4c). Interestingly, Cox-2-deficient mice had an approximately

25-fold lower Blimp-1 protein expression compared with wild-type controls (Fig. 4c). This further demonstrates that B-cell differentiation is Cox-2-dependent. To determine if the reduced generation of CD38+ antibody-secreting cells was a result of impaired differentiation of human B cells, we investigated whether the expression of plasma cell transcriptional regulators was influenced. We assessed both mRNA steady-state levels and protein expression of Blimp-1 and Xbp-1, which are essential transcription factors necessary for plasma cell differentiation. Pax5, a transcription factor important for initiating and maintaining the B-cell phenotype, was also investigated. Purified human B cells from three different donors activated for 24, 48, 72 or 96 hr were treated with either DMSO (vehicle) or the Cox-2 selective inhibitor SC-58125. RNA was extracted JQ1 price at each time-point, reverse transcribed,

and subjected to real-time PCR analysis for Blimp-1, Xbp-1 and Pax5 expression. Messenger RNA steady-state levels of each transcription BGB324 nmr factor were normalized to 7S control mRNA steady-state levels.

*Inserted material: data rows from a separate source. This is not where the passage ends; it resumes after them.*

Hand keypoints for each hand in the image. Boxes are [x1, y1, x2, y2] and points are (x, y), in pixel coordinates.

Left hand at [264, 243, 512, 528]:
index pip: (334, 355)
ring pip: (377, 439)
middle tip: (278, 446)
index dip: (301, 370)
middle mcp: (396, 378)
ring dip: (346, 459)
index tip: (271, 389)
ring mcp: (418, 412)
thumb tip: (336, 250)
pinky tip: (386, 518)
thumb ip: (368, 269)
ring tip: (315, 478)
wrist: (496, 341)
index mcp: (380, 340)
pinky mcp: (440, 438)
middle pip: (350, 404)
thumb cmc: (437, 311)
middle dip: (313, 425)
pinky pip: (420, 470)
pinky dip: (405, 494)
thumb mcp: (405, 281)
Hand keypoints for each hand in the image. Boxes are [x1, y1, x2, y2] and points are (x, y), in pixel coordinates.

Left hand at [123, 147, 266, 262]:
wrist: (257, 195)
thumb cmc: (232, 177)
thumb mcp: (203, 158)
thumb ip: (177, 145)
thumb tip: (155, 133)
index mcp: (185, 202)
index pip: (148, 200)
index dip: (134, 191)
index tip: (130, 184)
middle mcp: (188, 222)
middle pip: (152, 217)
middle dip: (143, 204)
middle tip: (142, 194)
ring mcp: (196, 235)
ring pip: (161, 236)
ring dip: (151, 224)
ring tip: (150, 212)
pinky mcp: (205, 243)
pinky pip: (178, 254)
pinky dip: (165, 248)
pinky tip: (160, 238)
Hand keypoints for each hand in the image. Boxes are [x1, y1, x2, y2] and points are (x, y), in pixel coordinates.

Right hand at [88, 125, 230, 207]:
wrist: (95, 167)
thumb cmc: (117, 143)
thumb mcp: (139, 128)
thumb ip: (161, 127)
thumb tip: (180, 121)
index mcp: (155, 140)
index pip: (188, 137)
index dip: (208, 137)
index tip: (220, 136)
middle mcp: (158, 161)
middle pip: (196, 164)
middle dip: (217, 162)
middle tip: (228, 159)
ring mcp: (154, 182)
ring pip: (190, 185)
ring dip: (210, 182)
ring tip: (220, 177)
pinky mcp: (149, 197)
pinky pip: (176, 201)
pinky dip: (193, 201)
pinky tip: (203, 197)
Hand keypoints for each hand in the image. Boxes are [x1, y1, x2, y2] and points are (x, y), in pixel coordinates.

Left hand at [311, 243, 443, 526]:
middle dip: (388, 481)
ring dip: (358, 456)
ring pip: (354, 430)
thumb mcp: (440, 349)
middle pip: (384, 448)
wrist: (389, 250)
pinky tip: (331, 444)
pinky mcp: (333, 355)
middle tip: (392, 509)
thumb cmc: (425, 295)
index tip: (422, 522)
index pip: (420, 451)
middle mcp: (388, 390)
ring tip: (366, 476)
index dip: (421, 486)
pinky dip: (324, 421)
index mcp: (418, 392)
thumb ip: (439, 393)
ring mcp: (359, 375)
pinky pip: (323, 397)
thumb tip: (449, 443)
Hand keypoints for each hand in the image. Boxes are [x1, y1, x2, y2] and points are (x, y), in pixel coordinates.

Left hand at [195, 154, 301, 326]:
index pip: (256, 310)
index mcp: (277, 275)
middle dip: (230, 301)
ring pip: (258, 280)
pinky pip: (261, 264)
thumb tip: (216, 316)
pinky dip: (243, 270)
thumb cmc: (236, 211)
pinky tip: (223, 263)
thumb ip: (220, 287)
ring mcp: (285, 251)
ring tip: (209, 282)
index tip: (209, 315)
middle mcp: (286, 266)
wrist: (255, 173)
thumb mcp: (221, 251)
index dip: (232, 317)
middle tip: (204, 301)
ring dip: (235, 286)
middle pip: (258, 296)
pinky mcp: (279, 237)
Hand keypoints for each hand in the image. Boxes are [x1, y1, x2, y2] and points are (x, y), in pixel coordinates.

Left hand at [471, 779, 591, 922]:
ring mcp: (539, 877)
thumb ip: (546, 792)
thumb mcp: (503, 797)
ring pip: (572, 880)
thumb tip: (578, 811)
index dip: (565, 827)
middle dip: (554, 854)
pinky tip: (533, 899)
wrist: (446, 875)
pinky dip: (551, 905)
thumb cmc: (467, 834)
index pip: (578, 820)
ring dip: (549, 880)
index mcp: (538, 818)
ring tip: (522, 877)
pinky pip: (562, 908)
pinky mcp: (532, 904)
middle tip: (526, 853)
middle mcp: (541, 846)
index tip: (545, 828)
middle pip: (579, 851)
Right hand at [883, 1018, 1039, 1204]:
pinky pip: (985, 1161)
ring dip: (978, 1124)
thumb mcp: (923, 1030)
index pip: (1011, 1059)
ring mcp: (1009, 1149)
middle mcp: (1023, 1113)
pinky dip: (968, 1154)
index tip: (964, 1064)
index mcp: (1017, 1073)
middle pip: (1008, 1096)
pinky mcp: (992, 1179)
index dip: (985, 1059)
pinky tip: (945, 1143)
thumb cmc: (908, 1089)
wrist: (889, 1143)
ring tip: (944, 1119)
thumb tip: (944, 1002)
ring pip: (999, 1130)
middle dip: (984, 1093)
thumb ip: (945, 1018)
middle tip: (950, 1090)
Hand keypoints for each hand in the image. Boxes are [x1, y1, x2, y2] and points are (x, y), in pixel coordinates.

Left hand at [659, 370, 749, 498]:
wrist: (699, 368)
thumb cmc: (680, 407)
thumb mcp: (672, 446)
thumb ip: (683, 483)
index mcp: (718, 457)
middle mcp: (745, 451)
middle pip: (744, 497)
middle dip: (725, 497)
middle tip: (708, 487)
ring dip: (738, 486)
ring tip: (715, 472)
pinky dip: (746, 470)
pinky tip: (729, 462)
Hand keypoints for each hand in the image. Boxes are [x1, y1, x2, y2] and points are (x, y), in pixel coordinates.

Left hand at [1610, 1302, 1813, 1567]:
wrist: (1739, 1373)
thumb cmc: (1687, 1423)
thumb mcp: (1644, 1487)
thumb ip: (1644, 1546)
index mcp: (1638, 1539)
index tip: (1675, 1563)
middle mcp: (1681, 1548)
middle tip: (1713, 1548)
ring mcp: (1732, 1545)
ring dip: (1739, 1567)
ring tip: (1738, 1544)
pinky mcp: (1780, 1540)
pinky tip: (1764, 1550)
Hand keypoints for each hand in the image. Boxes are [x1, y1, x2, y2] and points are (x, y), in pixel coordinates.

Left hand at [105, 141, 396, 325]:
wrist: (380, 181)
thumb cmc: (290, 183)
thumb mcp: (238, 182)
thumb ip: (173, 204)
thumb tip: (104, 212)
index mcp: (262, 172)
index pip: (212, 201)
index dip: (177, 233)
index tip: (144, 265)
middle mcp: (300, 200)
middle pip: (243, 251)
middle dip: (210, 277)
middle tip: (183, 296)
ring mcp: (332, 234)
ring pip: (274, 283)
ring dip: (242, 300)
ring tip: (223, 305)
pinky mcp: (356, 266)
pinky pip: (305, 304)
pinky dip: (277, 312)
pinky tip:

Comparing levels of Blimp-1, Xbp-1 and Pax5 with freshly isolated B-cell mRNA demonstrated that Pax5 mRNA steady-state levels decreased following stimulation with CpG plus anti-IgM, while Blimp-1 and Xbp-1 expression was enhanced (Fig. 5a). The mRNA fold-expression decrease after Cox-2 inhibitor treatment was determined by dividing the normalized mRNA expression values of the vehicle-treated cells by the normalized values of the SC-58125-treated cells (Fig. 5b,c). Following treatment of three different human donors with SC-58125, Blimp-1 mRNA expression was decreased 2·6 ± 0·8-fold by 24 hr, Gemcitabine 2·8 ± 1·2-fold by 72 hr and 3·3 ± 1·1-fold by 96 hr (Fig. 5b). At the 20-μm dose Blimp-1 levels were reduced by 3·6 ± 0·5-fold after 72 hr of incubation (Fig. 5c). Over the time–course,

Xbp-1 mRNA expression was decreased (1·9 ± 0·1-fold) in the presence of SC-58125 at 72 hr (Fig. 5b). By 96 hr after Cox-2 inhibitor treatment we observed a 2·9 ± 1·2-fold decrease. Treatment of B cells with 20 μm SC-58125 for 72 hr resulted in a 4·9 ± 0·6-fold decrease in Xbp-1 mRNA expression (Fig. 5c). In contrast, Pax5 mRNA expression was relatively unchanged following inhibition of Cox-2 (Fig. 5b,c). These new data indicate that inhibition of Cox-2 reduced mRNA transcript levels of the transcription factors, Blimp-1 and Xbp-1, which are essential for the differentiation of B cells to plasma cells. To further demonstrate that the decrease in Blimp-1 and Xbp-1 mRNA was seen at the translational level, protein was extracted from activated human B cells treated with vehicle or SC-58125. A Western blot containing these samples from two different donors was probed for the expression of Blimp-1, Xbp-1, Pax5 and GAPDH as a loading control (Fig. 5d).